The Empty Child

Posted in Episode by - July 04, 2016
The Empty Child

Aired 21 May 2005

The new series of Doctor Who has only lightly connected with the classic series so far, not wanting to risk alienating viewers with too much continuity right off the bat. Rather than delving too much into the history of the Time Lord, this first series seems content to simply show the breadth and scope that the format of the programme offers while keeping it grounded through the eyes of Rose. As such, it has been the tone of certain episodes that has really sustained the connection so far, and ‘The Empty Child,’ as the first of a two-part story, certainly hearkens back to the more romantically gothic era, featuring a fascinating setting and incredible character interactions.

A definite part of what makes ‘The Empty Child’ so successful already is that the slower pace that the two parts affords allows the atmosphere and setting to be fully explored. Having the Doctor slowly figure out where he has landed through a series of missteps is cleverly done, and having Rose inexplicably end up hanging over London during a German blitz instantly sets the danger of the scene while allowing for a spectacular introduction of the roguish Time Agent Captain Jack Harkness who is charismatically brought to life by John Barrowman. The quick-witted criminal figure is a superb addition to the series, and hopefully he will be a long-lasting figure on the series since he instantly brings out a more fun side to Rose as she still tries to get her head around the audacity that the changing situations of her continuing travels presents. She is clearly infatuated with Captain Jack, and this will be an intriguing storyline to follow going forward, especially since Jack has already come to life much more fully than Adam ever managed.

Yet it’s the tone and direction of this stellar script that elevate the episode even further. As scary as large groups of enemies can be, there’s something chillingly unsettling about a single child in a gas mask incessantly calling for Mummy. It’s clear that this child is not a villain in the classic sense, but the fear he elicits in the other street children suggests that there is something more sinister at play. The revelation of the gas-masked victims as well as Richard Wilson’s Dr Constantine changing into a gas-masked creature, all of whom start converging on the Doctor, Rose, and Jack, is an enjoyably tense cliffhanger. Even then, the smaller touches of the nighttime setting and the use of telephones really help sell the danger of the situation even without the wartime backdrop.

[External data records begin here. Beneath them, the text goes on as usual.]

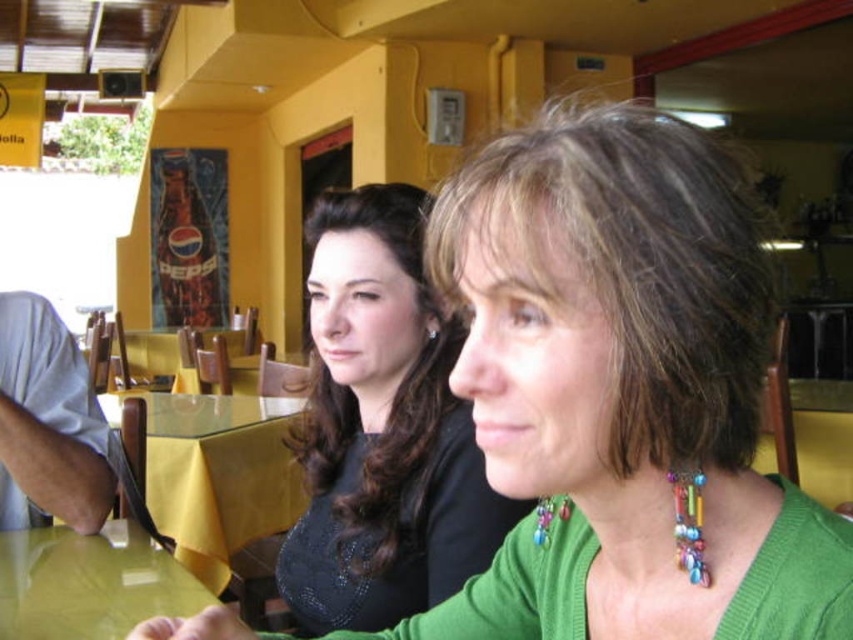
Is green matte sweater at center behind glossy yellow table at lower left?

No, green matte sweater at center is closer to the viewer.

Does green matte sweater at center appear on the left side of glossy yellow table at lower left?

Incorrect, green matte sweater at center is not on the left side of glossy yellow table at lower left.

Identify the location of green matte sweater at center. This screenshot has width=853, height=640. (624, 392).

Identify the location of green matte sweater at center. (624, 392).

Is point (556, 458) closer to camera compared to point (368, 611)?

Yes, point (556, 458) is closer to viewer.

Locate an element on the screen. The image size is (853, 640). green matte sweater at center is located at coordinates (624, 392).

At what (x,y) coordinates should I click in order to perform the action: click on green matte sweater at center. Please return your answer as a coordinate pair (x, y). The height and width of the screenshot is (640, 853). Looking at the image, I should click on (624, 392).

Which is above, black glossy hair at center or multicolored beads necklace at center?

black glossy hair at center is above.

Is black glossy hair at center to the right of multicolored beads necklace at center from the viewer's perspective?

No, black glossy hair at center is not to the right of multicolored beads necklace at center.

Does point (345, 541) come behind point (695, 547)?

Yes, it is behind point (695, 547).

Identify the location of black glossy hair at center. Image resolution: width=853 pixels, height=640 pixels. (381, 428).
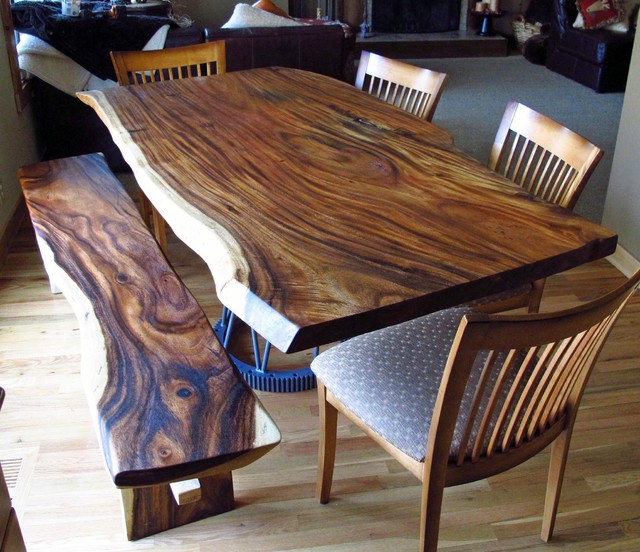
Image resolution: width=640 pixels, height=552 pixels. In order to click on hardwood floor in this screenshot , I will do `click(301, 525)`.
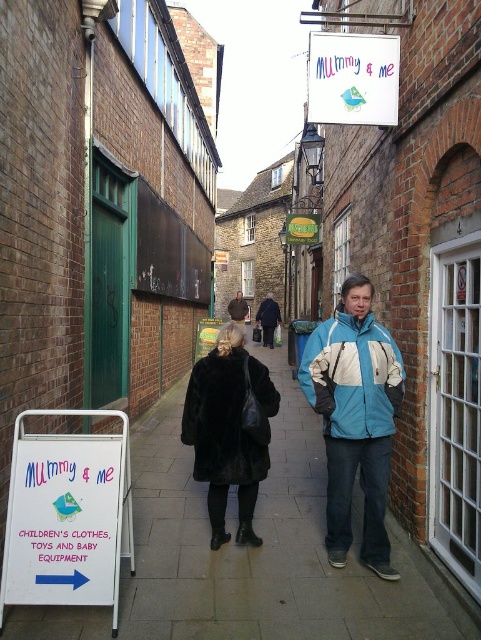
Which is more to the left, velvet black coat at center or dark brown leather jacket at center?

Positioned to the left is dark brown leather jacket at center.

Can you confirm if velvet black coat at center is positioned above dark brown leather jacket at center?

Actually, velvet black coat at center is below dark brown leather jacket at center.

This screenshot has width=481, height=640. What do you see at coordinates (354, 419) in the screenshot?
I see `velvet black coat at center` at bounding box center [354, 419].

Where is `velvet black coat at center`? Image resolution: width=481 pixels, height=640 pixels. velvet black coat at center is located at coordinates (354, 419).

Which is above, blue/white jacket at center or blue and white jacket at center?

Positioned higher is blue and white jacket at center.

Can you confirm if blue/white jacket at center is positioned below blue and white jacket at center?

Correct, blue/white jacket at center is located below blue and white jacket at center.

Is point (369, 324) less distant than point (342, 355)?

No, it is not.

The height and width of the screenshot is (640, 481). Identify the location of blue/white jacket at center. (354, 419).

Is point (263, 304) behind point (236, 316)?

No.

At what (x,y) coordinates should I click in order to perform the action: click on dark brown leather jacket at center. Please return your answer as a coordinate pair (x, y). The height and width of the screenshot is (640, 481). Looking at the image, I should click on [267, 317].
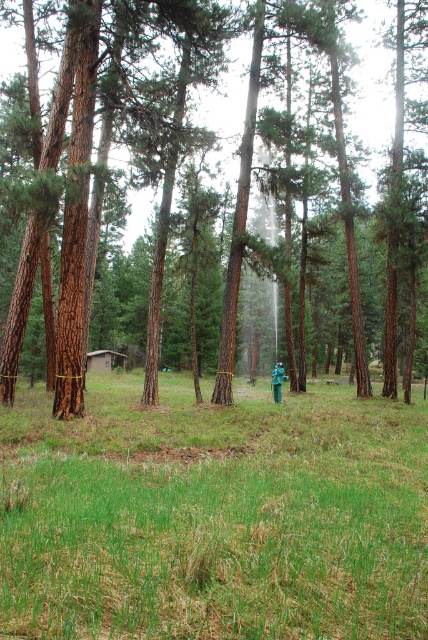
You are navigating through a dense forest and come across a clearing with tall pine trees. You notice a bright green outfit in the center. There is a specific point marked at coordinates (214,513). What is located at that point?

The point at (214,513) indicates green grass at center.

You are a hiker in the forest and want to sit down on the green grass at center. However, you need to make sure that the brown rough tree at center won not block your view. Can you sit there without the tree blocking your view?

The green grass at center has a smaller size compared to brown rough tree at center, so the tree is taller. Therefore, sitting on the green grass at center may still allow you to see over the tree if you are tall enough, but the tree could partially block your view depending on its height relative to your eye level.

Consider the image. You are a hiker in the forest clearing. You need to cross the area between the green grass at center and the brown rough tree at center. Which direction should you walk to avoid the tree?

The brown rough tree at center is taller than the green grass at center. To avoid the tree, walk around it towards the direction where the green grass at center is located since the tree is taller and occupies more space above the ground.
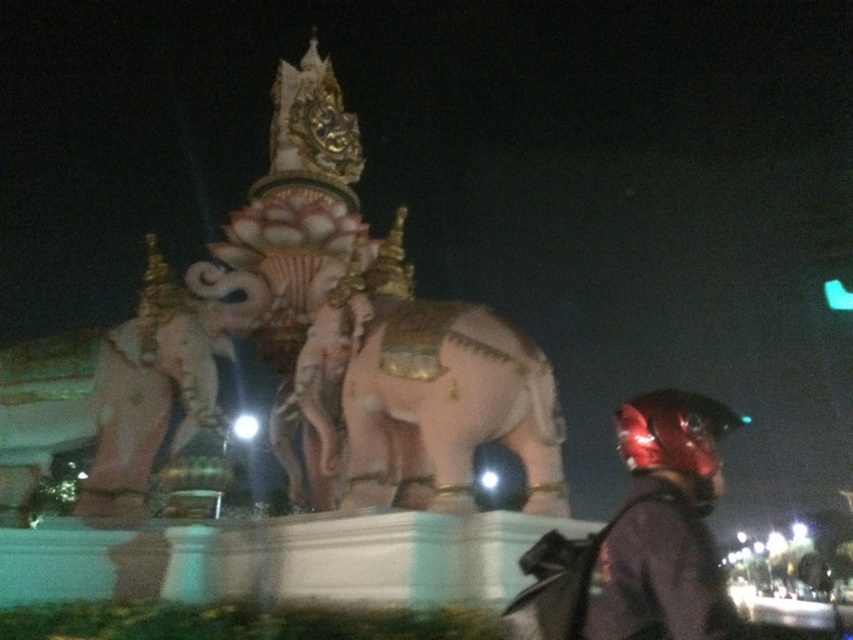
Is point (546, 451) more distant than point (624, 557)?

Yes, it is.

Which is behind, point (492, 422) or point (701, 563)?

The point (492, 422) is more distant.

Between point (479, 333) and point (651, 461), which one is positioned in front?

Point (651, 461) is in front.

Where is `smooth pinkish elephant at center`? This screenshot has width=853, height=640. smooth pinkish elephant at center is located at coordinates (445, 406).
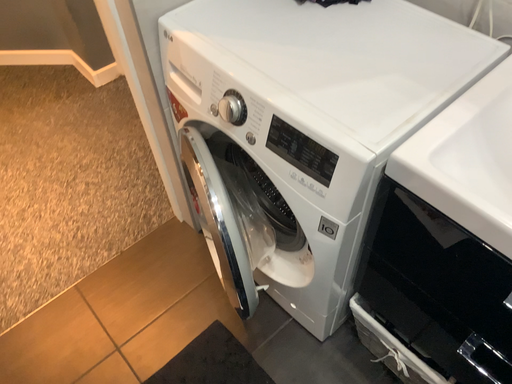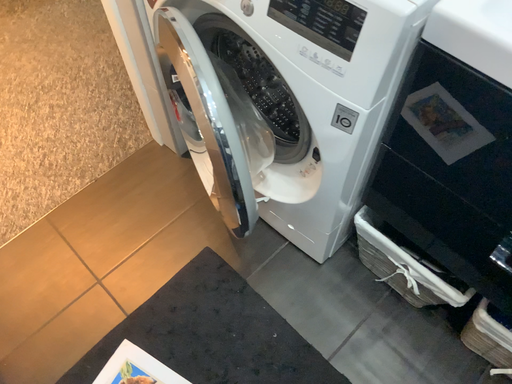
Question: How did the camera likely rotate when shooting the video?

Choices:
 (A) rotated downward
 (B) rotated upward

Answer: (A)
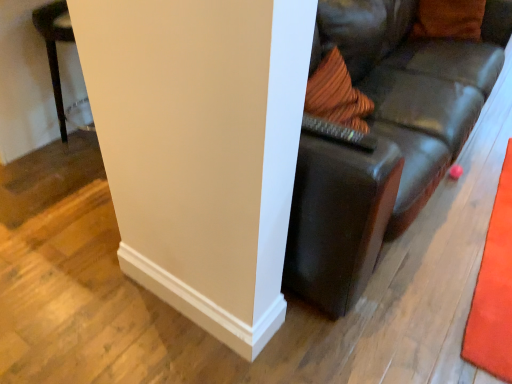
Question: From the image's perspective, is orange carpet at right on top of white smooth wall at center?

Choices:
 (A) no
 (B) yes

Answer: (B)

Question: Is orange carpet at right outside of white smooth wall at center?

Choices:
 (A) yes
 (B) no

Answer: (A)

Question: Is orange carpet at right to the right of white smooth wall at center from the viewer's perspective?

Choices:
 (A) no
 (B) yes

Answer: (B)

Question: Can you confirm if orange carpet at right is shorter than white smooth wall at center?

Choices:
 (A) yes
 (B) no

Answer: (A)

Question: Is orange carpet at right looking in the opposite direction of white smooth wall at center?

Choices:
 (A) yes
 (B) no

Answer: (B)

Question: From the image's perspective, is orange carpet at right located beneath white smooth wall at center?

Choices:
 (A) yes
 (B) no

Answer: (B)

Question: Is orange carpet at right completely or partially outside of orange fabric pillow at upper right?

Choices:
 (A) yes
 (B) no

Answer: (A)

Question: Considering the relative positions of orange carpet at right and orange fabric pillow at upper right in the image provided, is orange carpet at right to the right of orange fabric pillow at upper right from the viewer's perspective?

Choices:
 (A) no
 (B) yes

Answer: (B)

Question: Is orange carpet at right positioned with its back to orange fabric pillow at upper right?

Choices:
 (A) yes
 (B) no

Answer: (B)

Question: Is orange fabric pillow at upper right inside orange carpet at right?

Choices:
 (A) no
 (B) yes

Answer: (A)

Question: Is orange carpet at right with orange fabric pillow at upper right?

Choices:
 (A) no
 (B) yes

Answer: (A)

Question: Is orange carpet at right bigger than orange fabric pillow at upper right?

Choices:
 (A) no
 (B) yes

Answer: (A)

Question: Is leather couch at center surrounded by orange carpet at right?

Choices:
 (A) no
 (B) yes

Answer: (A)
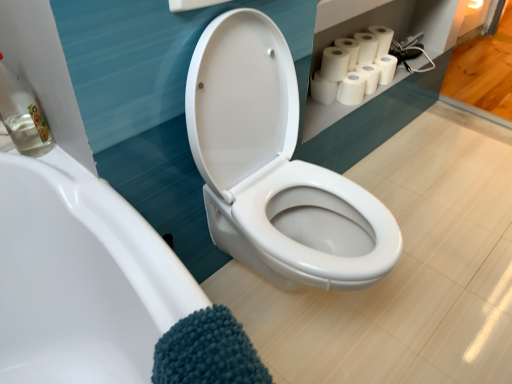
Question: Considering the relative sizes of white matte toilet paper at upper right, the 3th toilet paper when ordered from right to left, and white matte toilet paper at upper right, marked as the second toilet paper in a right-to-left arrangement, in the image provided, is white matte toilet paper at upper right, the 3th toilet paper when ordered from right to left, bigger than white matte toilet paper at upper right, marked as the second toilet paper in a right-to-left arrangement,?

Choices:
 (A) no
 (B) yes

Answer: (A)

Question: Is white matte toilet paper at upper right, the 3th toilet paper when ordered from right to left, positioned behind white matte toilet paper at upper right, marked as the second toilet paper in a right-to-left arrangement?

Choices:
 (A) no
 (B) yes

Answer: (A)

Question: From the image's perspective, is white matte toilet paper at upper right, the 3th toilet paper when ordered from right to left, beneath white matte toilet paper at upper right, marked as the second toilet paper in a right-to-left arrangement?

Choices:
 (A) no
 (B) yes

Answer: (B)

Question: Is white matte toilet paper at upper right, the fifth toilet paper in the left-to-right sequence, positioned far away from white matte toilet paper at upper right, marked as the second toilet paper in a right-to-left arrangement?

Choices:
 (A) yes
 (B) no

Answer: (B)

Question: Considering the relative positions of white matte toilet paper at upper right, the 3th toilet paper when ordered from right to left, and white matte toilet paper at upper right, marked as the 6th toilet paper in a left-to-right arrangement, in the image provided, is white matte toilet paper at upper right, the 3th toilet paper when ordered from right to left, to the left of white matte toilet paper at upper right, marked as the 6th toilet paper in a left-to-right arrangement, from the viewer's perspective?

Choices:
 (A) yes
 (B) no

Answer: (A)

Question: From the image's perspective, is clear glass bottle at left positioned above or below white matte paper towel at upper right?

Choices:
 (A) above
 (B) below

Answer: (B)

Question: Visually, is clear glass bottle at left positioned to the left or to the right of white matte paper towel at upper right?

Choices:
 (A) right
 (B) left

Answer: (B)

Question: Looking at their shapes, would you say clear glass bottle at left is wider or thinner than white matte paper towel at upper right?

Choices:
 (A) wide
 (B) thin

Answer: (B)

Question: Does point (29, 96) appear closer or farther from the camera than point (357, 77)?

Choices:
 (A) closer
 (B) farther

Answer: (A)

Question: Considering the positions of white matte paper towel at upper right and white matte toilet paper at upper right, the 3th toilet paper when ordered from right to left, in the image, is white matte paper towel at upper right wider or thinner than white matte toilet paper at upper right, the 3th toilet paper when ordered from right to left,?

Choices:
 (A) wide
 (B) thin

Answer: (B)

Question: Does point (364, 77) appear closer or farther from the camera than point (373, 79)?

Choices:
 (A) farther
 (B) closer

Answer: (B)

Question: From the image's perspective, is white matte paper towel at upper right located above or below white matte toilet paper at upper right, the fifth toilet paper in the left-to-right sequence?

Choices:
 (A) above
 (B) below

Answer: (B)

Question: Considering the relative positions of white matte paper towel at upper right and white matte toilet paper at upper right, the fifth toilet paper in the left-to-right sequence, in the image provided, is white matte paper towel at upper right to the left or to the right of white matte toilet paper at upper right, the fifth toilet paper in the left-to-right sequence,?

Choices:
 (A) right
 (B) left

Answer: (B)

Question: Considering the positions of white matte toilet paper at upper right, marked as the 6th toilet paper in a left-to-right arrangement, and clear glass bottle at left in the image, is white matte toilet paper at upper right, marked as the 6th toilet paper in a left-to-right arrangement, wider or thinner than clear glass bottle at left?

Choices:
 (A) wide
 (B) thin

Answer: (A)

Question: Would you say white matte toilet paper at upper right, marked as the second toilet paper in a right-to-left arrangement, is to the left or to the right of clear glass bottle at left in the picture?

Choices:
 (A) right
 (B) left

Answer: (A)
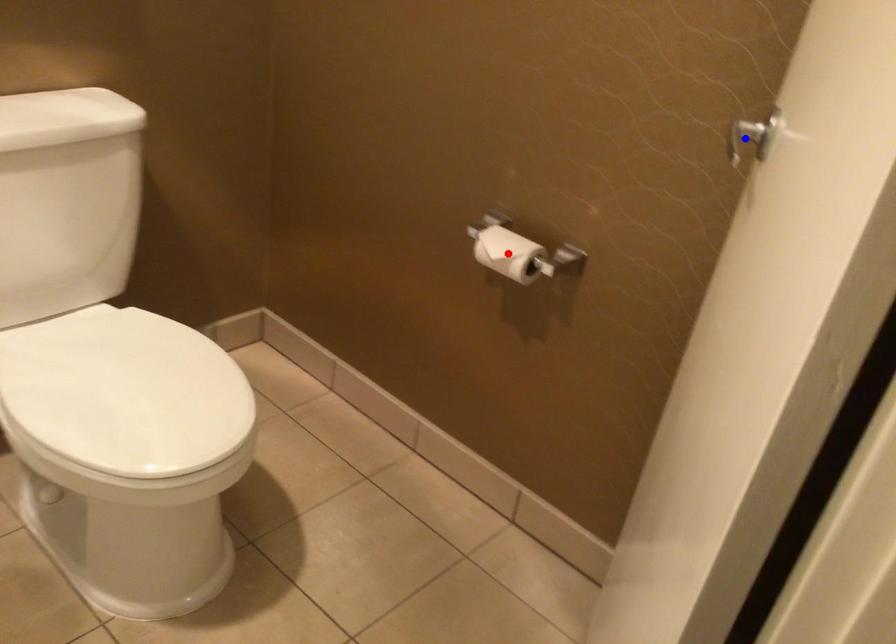
Question: Which of the two points in the image is closer to the camera?

Choices:
 (A) Blue point is closer.
 (B) Red point is closer.

Answer: (A)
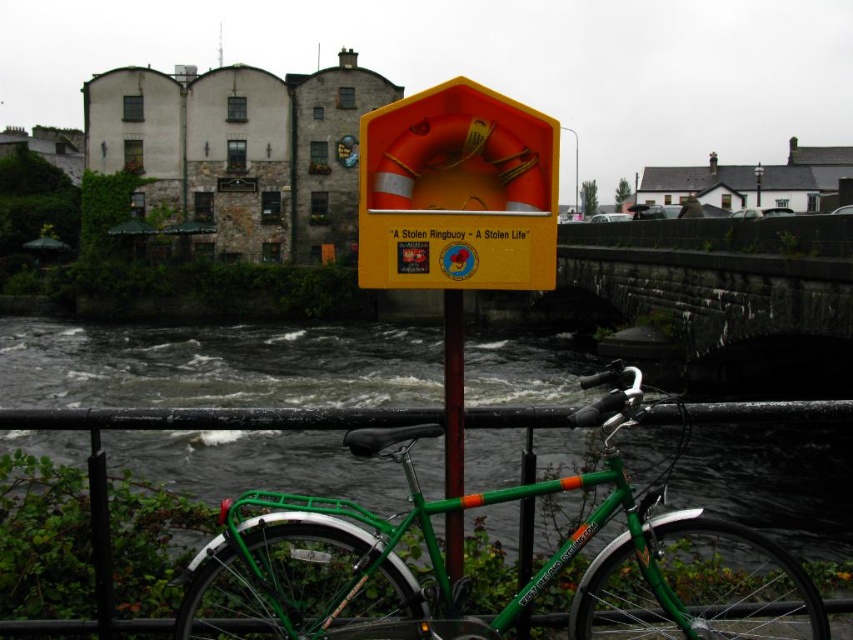
Who is higher up, green matte bicycle at lower center or orange/yellow plastic lifebuoy at center?

orange/yellow plastic lifebuoy at center

Can you confirm if green matte bicycle at lower center is positioned to the left of orange/yellow plastic lifebuoy at center?

In fact, green matte bicycle at lower center is to the right of orange/yellow plastic lifebuoy at center.

Is point (227, 636) positioned behind point (514, 278)?

Yes, point (227, 636) is behind point (514, 278).

Locate an element on the screen. Image resolution: width=853 pixels, height=640 pixels. green matte bicycle at lower center is located at coordinates (467, 582).

Describe the element at coordinates (457, 193) in the screenshot. I see `orange/yellow plastic lifebuoy at center` at that location.

Who is positioned more to the left, orange/yellow plastic lifebuoy at center or green painted metal pole at center?

orange/yellow plastic lifebuoy at center

The height and width of the screenshot is (640, 853). What are the coordinates of `orange/yellow plastic lifebuoy at center` in the screenshot? It's located at (457, 193).

Is point (624, 488) positioned after point (451, 515)?

No, (624, 488) is closer to viewer.

Is green matte bicycle at lower center smaller than green painted metal pole at center?

No.

Measure the distance between point (296, 525) and camera.

They are 41.20 feet apart.

Locate an element on the screen. The width and height of the screenshot is (853, 640). green matte bicycle at lower center is located at coordinates (467, 582).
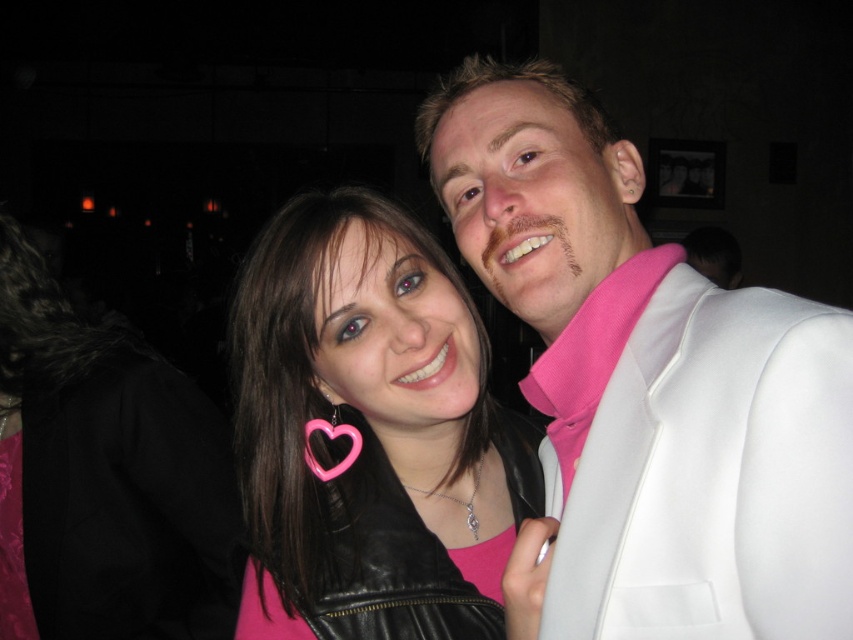
You are a photographer adjusting the lighting for the photo. The main light source is at position point A. To ensure the white satin suit at upper right is evenly lit, where should you place the light source relative to the suit?

The white satin suit at upper right is located at point [650,381]. To evenly light the suit, place the light source directly in front of it at a slight angle to avoid harsh shadows.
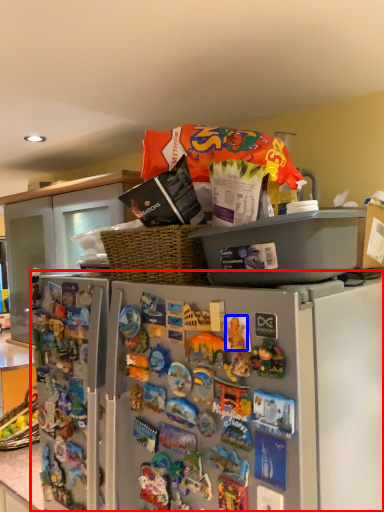
Question: Which point is further to the camera, refrigerator (highlighted by a red box) or toy (highlighted by a blue box)?

Choices:
 (A) refrigerator
 (B) toy

Answer: (A)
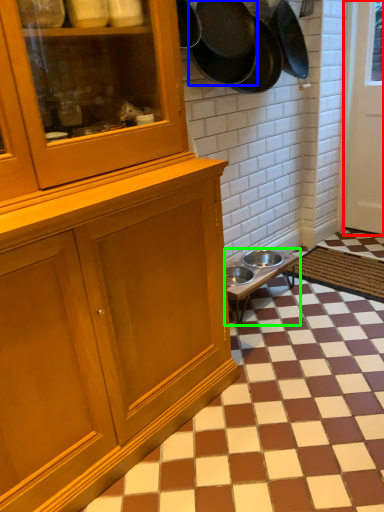
Question: Considering the real-world distances, which object is closest to door (highlighted by a red box)? frying pan (highlighted by a blue box) or table (highlighted by a green box).

Choices:
 (A) frying pan
 (B) table

Answer: (B)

For a new endeavour, it’s clear that BBC has afforded a hefty budget to Doctor Who, and the visual effects bring war-torn London to life spectacularly. With planes buzzing overhead and a great sense of scale, the setting is just as much a character as the people themselves, and it helps to sell the dire situation and rather bleak responses that the young children and other denizens of the time find themselves in. Rather than overburden the script with melancholy and woe, though, the tone continually shifts to keep viewers alert and attentive. Few shows could so adeptly switch between a first-person point-of-view of the titular child watching the others, Nancy taking the time to remind the other children of their manners as they pilfer food during an air raid, and then a burgeoning romance atop an invisible spaceship above London. With Christopher Eccleston able to insert a few quirks that prove that he is just as much the Doctor as any of his predecessors- his talk with the alley cat and rather romantic recap of the British resistance that overlooks the struggle and oppression being highlights- this is an episode that encapsulates the classic series in its prime more than any other so far.

Steven Moffat should be commended for crafting such an engaging and haunting opening part of his story, though he has certainly set the bar high for the concluding ‘The Doctor Dances.’ With sparkling dialogue, engaging characters, strong visuals and settings, and a superb underlying mystery and tension, ‘The Empty Child’ encapsulates everything that can be great about Doctor Who.